Minister of Education of Guatemala
- In office 14 January 2012 – 22 August 2015
- President: Otto Pérez Molina
- Preceded by: Dennis Alonzo Mazariegos
- Succeeded by: Eligio Sic

Personal details
- Born: Cynthia Carolina del Águila Mendizábal de Sáenz de Tejada 16 May 1959 (age 67) Guatemala City, Guatemala
- Education: Universidad del Valle de Guatemala
- Occupation: Teacher, politician

= Cynthia del Águila =

Guatemalan teacher and politician

Cynthia Carolina del Águila Mendizábal de Sáenz de Tejada (born 16 May 1959) is a Guatemalan teacher and politician who served as the Minister of Education from 2012 to 2015.

==Biography==
Cynthia del Águila was born in Guatemala City on 16 May 1959. She is a primary, secondary, and tertiary education teacher and holds a licentiate in Pedagogy from the Universidad del Valle de Guatemala, where she studied from 1982 to 1990. She took postgraduate studies at Michigan State University in the United States. From 1996 to 2000 she was Guatemala's Technical Vice Minister of Education. She served as director of planning, coordinator of the IBRF project, and quality manager of the Ministry of Education. She was also a member of the Consultative Commission on Educational Reform, a member of the Association for Research and Social Studies (ASIES), coordinator of the Great National Campaign for Education for several years, and is currently part of the latter's Advisory Committee. She also coordinated programs for secondary education teachers at the Universidad del Valle.

==Political life==
On 15 November 2011, President Otto Pérez Molina confirmed Cynthia del Águila within his Council of Ministers as Minister of Education of Guatemala. She was sworn in by Molina on 14 January 2012.
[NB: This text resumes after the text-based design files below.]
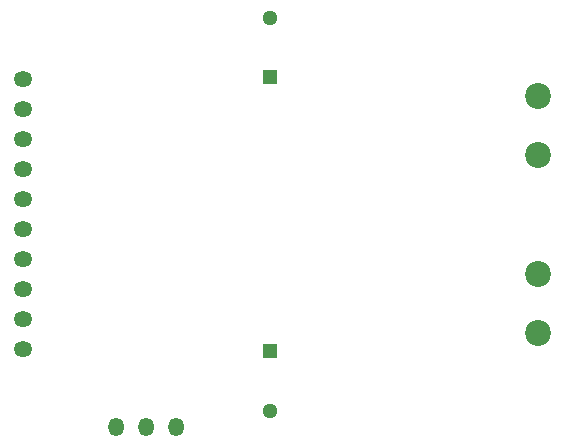
<source format=gbr>
G04 DipTrace 3.1.0.1*
G04 tas5806mROUTE.BottomPaste.gbr*
%MOIN*%
G04 #@! TF.FileFunction,Paste,Bot*
G04 #@! TF.Part,Single*
%ADD48O,0.051969X0.061969*%
%ADD50C,0.086457*%
%ADD54O,0.061969X0.051969*%
%ADD62C,0.051024*%
%ADD64R,0.051024X0.051024*%
%FSLAX26Y26*%
G04*
G70*
G90*
G75*
G01*
G04 BotPaste*
%LPD*%
D64*
X1295591Y1638110D3*
D62*
Y1834961D3*
D64*
Y724724D3*
D62*
Y527874D3*
D54*
X472756Y1531390D3*
Y1431390D3*
Y1631390D3*
Y1131417D3*
Y1031417D3*
Y1231417D3*
Y831417D3*
Y931417D3*
Y1331417D3*
Y731417D3*
D50*
X2189291Y1378268D3*
Y1575118D3*
Y787717D3*
Y984567D3*
D48*
X882205Y472756D3*
X982205D3*
X782205D3*
M02*

</source>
Among her achievements in office is the creation of the "Leamos Juntos" (Let's Read Together) National Reading Program, which established 30 minutes of daily reading at all educational institutions in Guatemala and delivered large numbers of reading books for pre-primary, primary, and secondary schools.

As Minister she generated controversy for the reform of the teaching career, which went from being an educational program at the diversified level to being a profession at the university level. Until 2012, Guatemala was one of the few countries in the world where initial teacher training was maintained at the high school level. With this reform, aspiring primary school teachers must study for a baccalaureate for two years in high school and then enter university, where they attend a three-year program. Pre-primary teacher training is maintained at a diversified cycle level. This reform was rejected by students, who protested several times, occupying school buildings. At one such event in May 2012 they forcibly detained del Águila for several minutes. Local law enforcement and the National Civil Police intervened for her rescue.
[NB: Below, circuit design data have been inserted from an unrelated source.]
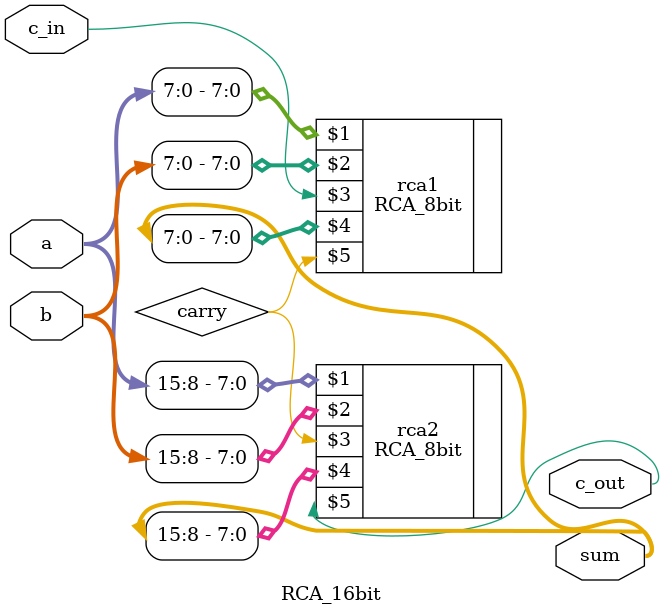
<source format=v>
`timescale 1ns/1ps

module RCA_16bit(
    input [15:0] a,
    input [15:0] b,
    input c_in,
    output [15:0] sum,
    output c_out
);

    wire carry;
    RCA_8bit rca1(a[7:0], b[7:0], c_in, sum[7:0], carry);
    RCA_8bit rca2(a[15:8], b[15:8], carry, sum[15:8], c_out);

endmodule
</source>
In January 2015, the deputy of the Commitment, Renewal and Order (CREO) bloc, Selvin García, filed a writ of amparo against Cynthia del Águila, for not having fulfilled her promise to rebuild 381 schools that were damaged by the earthquake of 7 November 2012, which left 48 dead, 150 injured, and hundreds of homes damaged.

She resigned as Ministry of Education on 22 August 2015, at the same time as two other prominent officials, saying that she felt "disappointed and betrayed" by the Patriotic Party administration.